Under normal rules Deputy Attorney General Rod Rosenstein, who has been overseeing the Russia probe, would become acting attorney general. But he and Mr. Trump have clashed, particularly after it was revealed Mr. Rosenstein talked about secretly recording the president or having him declared incapacitated.

Mr. Trump flexed the Vacancies Reform Act to skip over Mr. Rosenstein and other department officials who had been through Senate confirmation, and settle on Mr. Whitaker.

That move could draw legal scrutiny.

The president, in an interview with The Washington Times last week, denied reported he’d talked to Mr.
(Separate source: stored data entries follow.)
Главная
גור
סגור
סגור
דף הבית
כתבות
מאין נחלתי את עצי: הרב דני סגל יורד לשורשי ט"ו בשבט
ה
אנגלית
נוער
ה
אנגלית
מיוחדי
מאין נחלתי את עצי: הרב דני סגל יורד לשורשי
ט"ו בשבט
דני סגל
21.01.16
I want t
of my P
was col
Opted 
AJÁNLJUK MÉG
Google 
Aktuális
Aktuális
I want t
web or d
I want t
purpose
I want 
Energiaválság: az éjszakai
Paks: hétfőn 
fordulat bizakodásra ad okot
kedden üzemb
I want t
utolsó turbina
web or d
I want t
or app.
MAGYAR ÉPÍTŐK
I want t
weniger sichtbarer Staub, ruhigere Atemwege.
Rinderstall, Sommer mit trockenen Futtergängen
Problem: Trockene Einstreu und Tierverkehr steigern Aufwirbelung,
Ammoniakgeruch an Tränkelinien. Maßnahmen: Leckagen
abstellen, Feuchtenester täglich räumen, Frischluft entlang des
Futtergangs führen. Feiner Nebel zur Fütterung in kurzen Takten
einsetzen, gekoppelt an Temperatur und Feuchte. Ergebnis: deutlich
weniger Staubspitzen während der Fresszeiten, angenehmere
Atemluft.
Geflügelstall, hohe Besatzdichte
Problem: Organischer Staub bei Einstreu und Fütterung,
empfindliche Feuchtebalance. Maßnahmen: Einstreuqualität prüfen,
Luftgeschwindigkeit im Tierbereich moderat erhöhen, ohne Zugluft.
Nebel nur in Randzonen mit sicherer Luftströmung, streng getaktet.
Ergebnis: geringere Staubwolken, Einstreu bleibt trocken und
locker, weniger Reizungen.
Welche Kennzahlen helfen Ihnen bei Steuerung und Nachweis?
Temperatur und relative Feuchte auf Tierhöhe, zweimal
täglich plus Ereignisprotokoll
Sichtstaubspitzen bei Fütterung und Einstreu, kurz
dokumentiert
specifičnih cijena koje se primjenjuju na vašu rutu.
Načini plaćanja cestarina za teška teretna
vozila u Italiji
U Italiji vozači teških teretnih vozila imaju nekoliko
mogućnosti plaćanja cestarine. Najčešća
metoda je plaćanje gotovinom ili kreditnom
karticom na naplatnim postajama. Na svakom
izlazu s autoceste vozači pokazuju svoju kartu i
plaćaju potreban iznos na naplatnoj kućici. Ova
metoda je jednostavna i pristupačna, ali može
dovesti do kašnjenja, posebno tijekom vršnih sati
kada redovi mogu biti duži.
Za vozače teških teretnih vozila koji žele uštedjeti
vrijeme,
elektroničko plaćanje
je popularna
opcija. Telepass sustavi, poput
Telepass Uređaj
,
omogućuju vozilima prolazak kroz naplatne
Whitaker about replacing Mr. Sessions as the permanent attorney general. But the president called him “very good person and a talented person.”

Senate Minority Leader Charles E. Schumer was holding a press conference when he was told of Mr. Sessions’ departure. He seemed stunned by the development.
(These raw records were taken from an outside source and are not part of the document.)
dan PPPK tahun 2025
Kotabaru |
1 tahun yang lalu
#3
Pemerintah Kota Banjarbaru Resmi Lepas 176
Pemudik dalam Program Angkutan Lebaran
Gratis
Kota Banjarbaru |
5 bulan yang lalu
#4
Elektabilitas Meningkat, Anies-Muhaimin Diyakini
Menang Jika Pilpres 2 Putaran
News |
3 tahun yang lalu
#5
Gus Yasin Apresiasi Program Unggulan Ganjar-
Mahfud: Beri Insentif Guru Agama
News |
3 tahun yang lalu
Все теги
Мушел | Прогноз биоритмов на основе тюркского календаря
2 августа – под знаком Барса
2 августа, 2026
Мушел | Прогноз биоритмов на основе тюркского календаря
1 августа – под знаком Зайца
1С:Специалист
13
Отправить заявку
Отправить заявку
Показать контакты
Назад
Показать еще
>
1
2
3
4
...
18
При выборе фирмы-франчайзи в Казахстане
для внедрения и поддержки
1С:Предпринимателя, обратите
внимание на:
“Protecting Mueller and his investigation is paramount,” Mr. Schumer said, warning of “a constitutional crisis” should the Justice Department curtail the probe.

Mr. Trump, during a press conference earlier Wednesday, had said he expected some Cabinet moves, but did not telegraph the Sessions decision.

The departure was not unexpected, though.

Though Mr. Sessions was the first senator to endorse the president in 2016, things began to sour once Mr. Sessions was ensconced at the department, and recused himself from Russia investigation matters.

That led to a series of personal attacks by the president who repeatedly called Mr. Sessions names ranging from “an idiot” to “disgraceful.” Earlier this year, Mr. Trump said had had “no attorney general.”

He also complained that the Justice Department’s criminal prosecution of two GOP House members could hurt Republicans’ chance to maintain the majority. Both of those Republicans appear to have won their races, though the GOP did lose the majority in Tuesday’s elections.

Mr. Sessions had previously submitted his resignation last year shortly after the special counsel was appointed, but Mr. Trump refused to accept it.

This week Mr. Sessions submitted his resignation in a letter addressed to Mr. Trump, but delivered to White House Chief of Staff John F. Kelly.

Mr. Sessions defended his tenure.

“We have restored and upheld the rule of law — a glorious tradition that each of us has a responsibility to safeguard,” Mr. Sessions wrote. “We have operated with integrity and have lawfully and aggressively advanced the policy agenda of this administration.

Some conservative leaders had been pushing Mr. Trump to give Mr. Sessions more time, hoping he would last at least into the new year. They said Mr. Sessions had played a crucial role in advancing the president’s agenda.

During his tenure Mr. Sessions reversed Obama-era prosecution directives that included lighter sentences for some drug offenders, led the push to crack down on sanctuary cities and runaway asylum claims, and spearheaded an effort to combat opioid addiction.

“He’s restored the department to its basic role of as a machine of criminal justice as well as being a champion of liberty,” said Reagan administration Attorney General Edwin Meese III. “He has made sure the department returned to the path of constitutional fidelity, changing the position of the government on a number of constitutional issues that he went on to win in the Supreme Court.”